The next lab will use a library called NLTK. Today we will discuss a little more detail about what's involved when you use ANY library, as well as the tools NLTK brings us. We'll use this as a running example to go deeper into lists that contain other things beyond primitives. You can find several other simple examples on this tutorial webpage.
conda install nltk
One thing NLTK does for you is to split up English text into "tokens", words and punctuation. It also has English processors like a Part of Speech (POS) tagger that comes in handy.
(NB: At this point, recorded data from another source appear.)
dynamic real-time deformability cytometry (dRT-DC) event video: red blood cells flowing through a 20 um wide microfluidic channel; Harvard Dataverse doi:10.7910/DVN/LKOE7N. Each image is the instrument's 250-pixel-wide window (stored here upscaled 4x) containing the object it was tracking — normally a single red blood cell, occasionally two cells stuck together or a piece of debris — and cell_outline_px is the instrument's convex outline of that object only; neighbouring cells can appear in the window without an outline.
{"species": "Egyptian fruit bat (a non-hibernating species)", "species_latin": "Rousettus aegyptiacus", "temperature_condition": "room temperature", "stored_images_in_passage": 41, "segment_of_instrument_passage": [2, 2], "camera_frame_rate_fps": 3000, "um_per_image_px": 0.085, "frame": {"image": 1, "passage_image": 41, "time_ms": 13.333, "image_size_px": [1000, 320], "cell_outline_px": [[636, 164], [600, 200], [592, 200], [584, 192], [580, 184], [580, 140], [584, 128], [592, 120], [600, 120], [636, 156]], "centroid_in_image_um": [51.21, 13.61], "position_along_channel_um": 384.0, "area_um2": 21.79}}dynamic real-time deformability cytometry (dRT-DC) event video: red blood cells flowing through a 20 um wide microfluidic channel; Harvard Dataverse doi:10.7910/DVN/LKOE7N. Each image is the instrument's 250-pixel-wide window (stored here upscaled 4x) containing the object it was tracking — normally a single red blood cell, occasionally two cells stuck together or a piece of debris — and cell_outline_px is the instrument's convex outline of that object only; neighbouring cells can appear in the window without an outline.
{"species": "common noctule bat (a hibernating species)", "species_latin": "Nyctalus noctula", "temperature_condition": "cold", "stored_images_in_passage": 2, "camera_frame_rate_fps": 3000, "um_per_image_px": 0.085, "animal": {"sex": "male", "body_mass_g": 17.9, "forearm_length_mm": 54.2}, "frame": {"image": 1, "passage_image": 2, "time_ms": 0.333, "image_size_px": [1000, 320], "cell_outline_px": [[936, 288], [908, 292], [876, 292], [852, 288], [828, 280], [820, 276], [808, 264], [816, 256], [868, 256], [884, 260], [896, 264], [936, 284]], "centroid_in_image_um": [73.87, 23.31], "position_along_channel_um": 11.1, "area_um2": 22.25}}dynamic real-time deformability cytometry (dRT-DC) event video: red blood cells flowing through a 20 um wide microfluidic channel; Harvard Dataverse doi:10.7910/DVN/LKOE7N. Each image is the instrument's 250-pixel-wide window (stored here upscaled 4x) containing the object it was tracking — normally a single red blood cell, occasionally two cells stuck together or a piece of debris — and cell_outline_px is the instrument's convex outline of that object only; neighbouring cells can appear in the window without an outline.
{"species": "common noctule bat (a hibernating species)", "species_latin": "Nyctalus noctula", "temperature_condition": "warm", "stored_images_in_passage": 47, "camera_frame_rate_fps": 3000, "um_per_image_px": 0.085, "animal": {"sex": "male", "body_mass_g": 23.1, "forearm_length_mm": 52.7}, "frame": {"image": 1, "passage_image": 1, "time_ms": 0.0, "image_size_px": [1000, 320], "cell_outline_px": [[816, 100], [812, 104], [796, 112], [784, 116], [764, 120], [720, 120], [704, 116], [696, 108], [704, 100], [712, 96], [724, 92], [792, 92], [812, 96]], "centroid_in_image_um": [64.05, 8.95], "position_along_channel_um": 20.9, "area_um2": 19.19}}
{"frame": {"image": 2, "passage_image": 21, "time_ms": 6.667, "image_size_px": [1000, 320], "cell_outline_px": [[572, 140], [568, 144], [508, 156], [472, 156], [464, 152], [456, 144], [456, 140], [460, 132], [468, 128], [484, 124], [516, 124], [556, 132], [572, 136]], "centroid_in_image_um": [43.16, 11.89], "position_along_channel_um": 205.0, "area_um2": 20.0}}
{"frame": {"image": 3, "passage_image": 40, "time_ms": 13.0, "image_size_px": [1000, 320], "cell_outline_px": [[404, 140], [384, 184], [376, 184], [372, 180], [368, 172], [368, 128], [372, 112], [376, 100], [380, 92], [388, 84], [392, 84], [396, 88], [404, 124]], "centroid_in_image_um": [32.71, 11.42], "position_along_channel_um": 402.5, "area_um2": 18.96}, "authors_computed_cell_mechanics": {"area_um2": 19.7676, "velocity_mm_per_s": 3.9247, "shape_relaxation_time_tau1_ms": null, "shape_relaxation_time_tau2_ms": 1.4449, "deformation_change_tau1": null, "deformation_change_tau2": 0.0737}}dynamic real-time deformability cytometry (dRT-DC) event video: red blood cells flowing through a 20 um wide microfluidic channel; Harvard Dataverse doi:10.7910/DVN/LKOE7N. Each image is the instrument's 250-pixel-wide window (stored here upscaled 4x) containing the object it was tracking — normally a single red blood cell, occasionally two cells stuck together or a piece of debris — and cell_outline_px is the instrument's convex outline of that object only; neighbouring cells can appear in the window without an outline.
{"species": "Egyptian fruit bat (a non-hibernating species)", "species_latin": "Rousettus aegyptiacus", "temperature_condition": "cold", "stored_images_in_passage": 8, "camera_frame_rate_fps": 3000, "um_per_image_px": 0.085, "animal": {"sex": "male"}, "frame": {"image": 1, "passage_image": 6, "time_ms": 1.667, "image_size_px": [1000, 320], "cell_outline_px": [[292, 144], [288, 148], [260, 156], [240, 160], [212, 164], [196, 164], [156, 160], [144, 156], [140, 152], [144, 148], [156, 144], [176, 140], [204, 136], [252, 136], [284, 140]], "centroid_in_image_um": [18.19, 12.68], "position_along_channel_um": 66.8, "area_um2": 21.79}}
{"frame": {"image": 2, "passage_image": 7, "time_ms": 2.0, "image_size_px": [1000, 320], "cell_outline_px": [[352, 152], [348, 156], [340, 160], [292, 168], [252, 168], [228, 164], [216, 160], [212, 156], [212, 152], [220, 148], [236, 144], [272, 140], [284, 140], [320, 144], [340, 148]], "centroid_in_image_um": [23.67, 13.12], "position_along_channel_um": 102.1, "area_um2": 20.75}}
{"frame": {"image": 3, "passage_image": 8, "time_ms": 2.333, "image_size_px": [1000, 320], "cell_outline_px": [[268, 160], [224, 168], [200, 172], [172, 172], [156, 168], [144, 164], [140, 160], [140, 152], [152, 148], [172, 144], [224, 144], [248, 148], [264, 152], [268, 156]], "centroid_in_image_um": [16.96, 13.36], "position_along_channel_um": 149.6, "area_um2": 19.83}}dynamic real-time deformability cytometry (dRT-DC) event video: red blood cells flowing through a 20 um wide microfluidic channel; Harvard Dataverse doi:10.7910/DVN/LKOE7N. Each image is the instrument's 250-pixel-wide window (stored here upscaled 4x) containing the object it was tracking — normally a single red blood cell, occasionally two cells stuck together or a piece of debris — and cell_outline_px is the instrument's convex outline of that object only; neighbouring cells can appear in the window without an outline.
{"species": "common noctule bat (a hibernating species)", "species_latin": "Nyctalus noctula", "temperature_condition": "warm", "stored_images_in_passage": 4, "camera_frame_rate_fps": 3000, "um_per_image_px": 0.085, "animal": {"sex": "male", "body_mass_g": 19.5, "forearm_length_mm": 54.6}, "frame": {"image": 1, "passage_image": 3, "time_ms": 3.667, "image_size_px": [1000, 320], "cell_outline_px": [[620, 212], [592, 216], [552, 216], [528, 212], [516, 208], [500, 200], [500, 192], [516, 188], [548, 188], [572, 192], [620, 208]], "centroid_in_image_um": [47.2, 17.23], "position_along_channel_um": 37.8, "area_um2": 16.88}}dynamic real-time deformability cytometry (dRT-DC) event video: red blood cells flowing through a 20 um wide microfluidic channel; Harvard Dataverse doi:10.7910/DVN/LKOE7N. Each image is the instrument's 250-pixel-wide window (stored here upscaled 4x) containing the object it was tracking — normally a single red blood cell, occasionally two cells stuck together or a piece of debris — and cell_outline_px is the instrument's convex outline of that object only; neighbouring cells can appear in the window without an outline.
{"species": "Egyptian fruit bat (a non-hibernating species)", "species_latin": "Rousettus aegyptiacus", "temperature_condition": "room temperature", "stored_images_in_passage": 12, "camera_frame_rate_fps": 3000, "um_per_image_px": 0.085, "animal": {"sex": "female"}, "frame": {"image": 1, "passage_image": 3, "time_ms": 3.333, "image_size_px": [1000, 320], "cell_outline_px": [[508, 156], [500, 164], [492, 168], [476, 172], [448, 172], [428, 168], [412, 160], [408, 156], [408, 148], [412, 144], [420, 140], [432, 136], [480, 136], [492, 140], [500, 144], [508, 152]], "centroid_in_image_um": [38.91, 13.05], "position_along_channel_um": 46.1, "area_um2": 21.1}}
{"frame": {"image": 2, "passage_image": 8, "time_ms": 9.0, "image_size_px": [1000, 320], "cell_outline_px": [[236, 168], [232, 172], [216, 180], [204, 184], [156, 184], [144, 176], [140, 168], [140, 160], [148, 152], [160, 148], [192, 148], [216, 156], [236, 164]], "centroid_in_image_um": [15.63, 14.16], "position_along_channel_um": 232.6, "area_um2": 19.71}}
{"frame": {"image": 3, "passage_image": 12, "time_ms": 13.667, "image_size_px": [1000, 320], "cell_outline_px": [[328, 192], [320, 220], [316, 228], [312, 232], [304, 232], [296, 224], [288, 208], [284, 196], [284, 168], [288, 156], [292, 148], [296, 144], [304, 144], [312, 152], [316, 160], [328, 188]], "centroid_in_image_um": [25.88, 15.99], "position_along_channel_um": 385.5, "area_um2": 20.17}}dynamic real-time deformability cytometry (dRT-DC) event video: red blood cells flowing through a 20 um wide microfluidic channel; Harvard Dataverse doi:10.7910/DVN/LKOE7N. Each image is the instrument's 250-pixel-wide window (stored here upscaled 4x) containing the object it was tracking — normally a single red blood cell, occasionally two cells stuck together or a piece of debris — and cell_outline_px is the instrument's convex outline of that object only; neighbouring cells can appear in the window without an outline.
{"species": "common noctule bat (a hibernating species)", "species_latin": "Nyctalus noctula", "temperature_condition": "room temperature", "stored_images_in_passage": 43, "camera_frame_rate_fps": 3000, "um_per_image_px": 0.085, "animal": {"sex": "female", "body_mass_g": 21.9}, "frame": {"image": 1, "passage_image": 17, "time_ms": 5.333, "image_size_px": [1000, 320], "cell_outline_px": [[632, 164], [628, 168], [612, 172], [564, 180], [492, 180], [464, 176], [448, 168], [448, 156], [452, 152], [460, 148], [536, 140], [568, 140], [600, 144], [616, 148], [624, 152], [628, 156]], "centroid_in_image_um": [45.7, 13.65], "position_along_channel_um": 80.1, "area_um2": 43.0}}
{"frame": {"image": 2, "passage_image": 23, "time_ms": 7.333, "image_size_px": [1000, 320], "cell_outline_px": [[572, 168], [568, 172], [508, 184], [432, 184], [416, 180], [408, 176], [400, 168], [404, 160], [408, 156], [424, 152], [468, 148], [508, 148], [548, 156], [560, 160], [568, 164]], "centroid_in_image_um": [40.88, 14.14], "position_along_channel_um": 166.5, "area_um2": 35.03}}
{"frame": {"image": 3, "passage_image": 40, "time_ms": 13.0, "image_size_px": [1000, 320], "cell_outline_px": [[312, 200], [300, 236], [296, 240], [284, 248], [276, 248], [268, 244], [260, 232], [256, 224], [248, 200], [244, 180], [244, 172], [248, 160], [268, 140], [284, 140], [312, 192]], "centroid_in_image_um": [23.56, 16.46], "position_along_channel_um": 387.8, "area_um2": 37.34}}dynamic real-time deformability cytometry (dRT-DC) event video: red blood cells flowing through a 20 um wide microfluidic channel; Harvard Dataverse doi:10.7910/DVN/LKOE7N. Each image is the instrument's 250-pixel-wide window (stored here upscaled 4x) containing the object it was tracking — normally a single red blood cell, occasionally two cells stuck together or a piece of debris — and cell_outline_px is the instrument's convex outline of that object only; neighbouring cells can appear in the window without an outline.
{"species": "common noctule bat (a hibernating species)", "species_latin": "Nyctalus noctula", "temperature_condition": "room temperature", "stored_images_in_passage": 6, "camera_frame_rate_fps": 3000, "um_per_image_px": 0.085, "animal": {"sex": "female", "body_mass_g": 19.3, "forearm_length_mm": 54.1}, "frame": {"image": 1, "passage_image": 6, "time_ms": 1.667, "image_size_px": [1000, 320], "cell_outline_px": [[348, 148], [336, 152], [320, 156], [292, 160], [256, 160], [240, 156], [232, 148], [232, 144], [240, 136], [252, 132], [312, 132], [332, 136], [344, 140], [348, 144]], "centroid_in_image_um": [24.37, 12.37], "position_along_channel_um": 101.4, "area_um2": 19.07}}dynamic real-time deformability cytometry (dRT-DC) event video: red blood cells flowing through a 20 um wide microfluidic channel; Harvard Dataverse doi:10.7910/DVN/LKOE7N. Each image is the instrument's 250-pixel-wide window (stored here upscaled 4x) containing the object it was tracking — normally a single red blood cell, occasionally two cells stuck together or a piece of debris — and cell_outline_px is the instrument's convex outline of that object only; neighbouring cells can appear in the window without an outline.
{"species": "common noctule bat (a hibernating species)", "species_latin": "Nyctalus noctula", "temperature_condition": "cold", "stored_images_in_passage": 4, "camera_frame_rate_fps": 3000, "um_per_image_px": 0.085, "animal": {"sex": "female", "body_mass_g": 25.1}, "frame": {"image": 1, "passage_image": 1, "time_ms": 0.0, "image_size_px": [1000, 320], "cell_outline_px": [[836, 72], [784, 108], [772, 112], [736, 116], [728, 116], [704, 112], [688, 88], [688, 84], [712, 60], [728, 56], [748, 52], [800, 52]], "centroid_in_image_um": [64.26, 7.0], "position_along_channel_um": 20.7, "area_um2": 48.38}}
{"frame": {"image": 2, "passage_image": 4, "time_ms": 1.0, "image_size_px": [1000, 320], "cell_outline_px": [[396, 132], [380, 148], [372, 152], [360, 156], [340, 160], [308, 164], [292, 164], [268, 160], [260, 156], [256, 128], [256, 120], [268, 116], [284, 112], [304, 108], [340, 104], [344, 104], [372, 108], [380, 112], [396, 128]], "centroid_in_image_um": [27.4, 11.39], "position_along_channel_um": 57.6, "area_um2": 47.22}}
Below is an example program that tags all the words with their POS and pulls out just the nouns.
You can run this one from here directly:
import nltk # of course
nltk.download('punkt')
nltk.download('averaged_perceptron_tagger') # machine learned model you download once
def extract_nouns(sentence):
""" Given a string, this returns a List of strings as the sentence's nouns """
# Try printing each of these out to see what they contain.
tokens = nltk.word_tokenize(sentence)
tagged = nltk.pos_tag(tokens)
# Get the nouns!
nouns = list()
for word,tag in tagged:
if tag.startswith('NN'): # If the part of speech is an NN, it's a noun
nouns.append(word)
return nouns
sent = input("Sentence? ") # John left the store after buying some peaches.
nouns = extract_nouns(sent)
print("Your nouns are: ", nouns)